[Статья]:
......

К этим явлениям следует присоединить и факт изменения национального настроения населения центра России — «Московии» или «Великороссию. Едва ли будет ошибкой утверждение, что из всех народов России национальное самосознание и национальный шовинизм у великороссов был наименее всего развит. За годы революции целый ряд фактов способствовал пробуждению этого национального настроения: усиленное насаждение «интернационализма», ежедневно оскорблявшее национальные чувства великороссов; эгоистически-хищническое и презрительное отношение к нам со стороны иностранцев — «союзных» и не союзных; многочисленные обвинения великороссов сепаратистами в том, что именно они, «московиты», были угнетателями других народов России; высокомерное третирование их со стороны народов, еще вчера составлявших часть России; наконец, узкий шовинизм, проявленный этими народами.

......

[Исходные данные]:

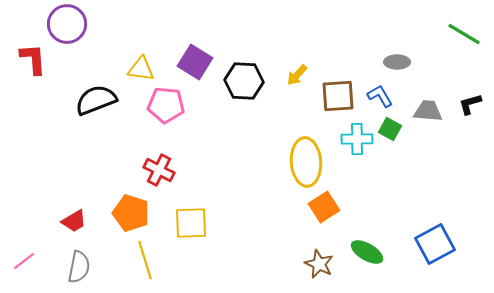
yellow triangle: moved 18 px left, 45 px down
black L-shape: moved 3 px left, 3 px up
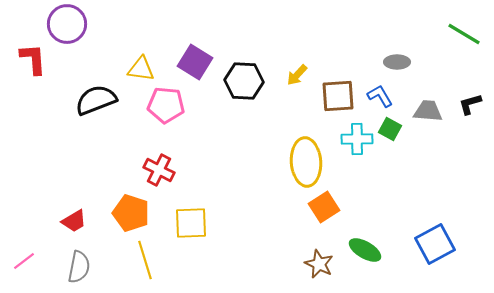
green ellipse: moved 2 px left, 2 px up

......

[Что нужно сделать]:
1. Какой народ России, по утверждению статьи, имел наименее развитое национальное самосознание?
2. Выведите дословно отрывок статьи от слов «К этим явлениям» до слов «проявленный этими народами.» включительно.

[Ответы]:
1. Великороссы.

2.
К этим явлениям следует присоединить и факт изменения национального настроения населения центра России — «Московии» или «Великороссию. Едва ли будет ошибкой утверждение, что из всех народов России национальное самосознание и национальный шовинизм у великороссов был наименее всего развит. За годы революции целый ряд фактов способствовал пробуждению этого национального настроения: усиленное насаждение «интернационализма», ежедневно оскорблявшее национальные чувства великороссов; эгоистически-хищническое и презрительное отношение к нам со стороны иностранцев — «союзных» и не союзных; многочисленные обвинения великороссов сепаратистами в том, что именно они, «московиты», были угнетателями других народов России; высокомерное третирование их со стороны народов, еще вчера составлявших часть России; наконец, узкий шовинизм, проявленный этими народами.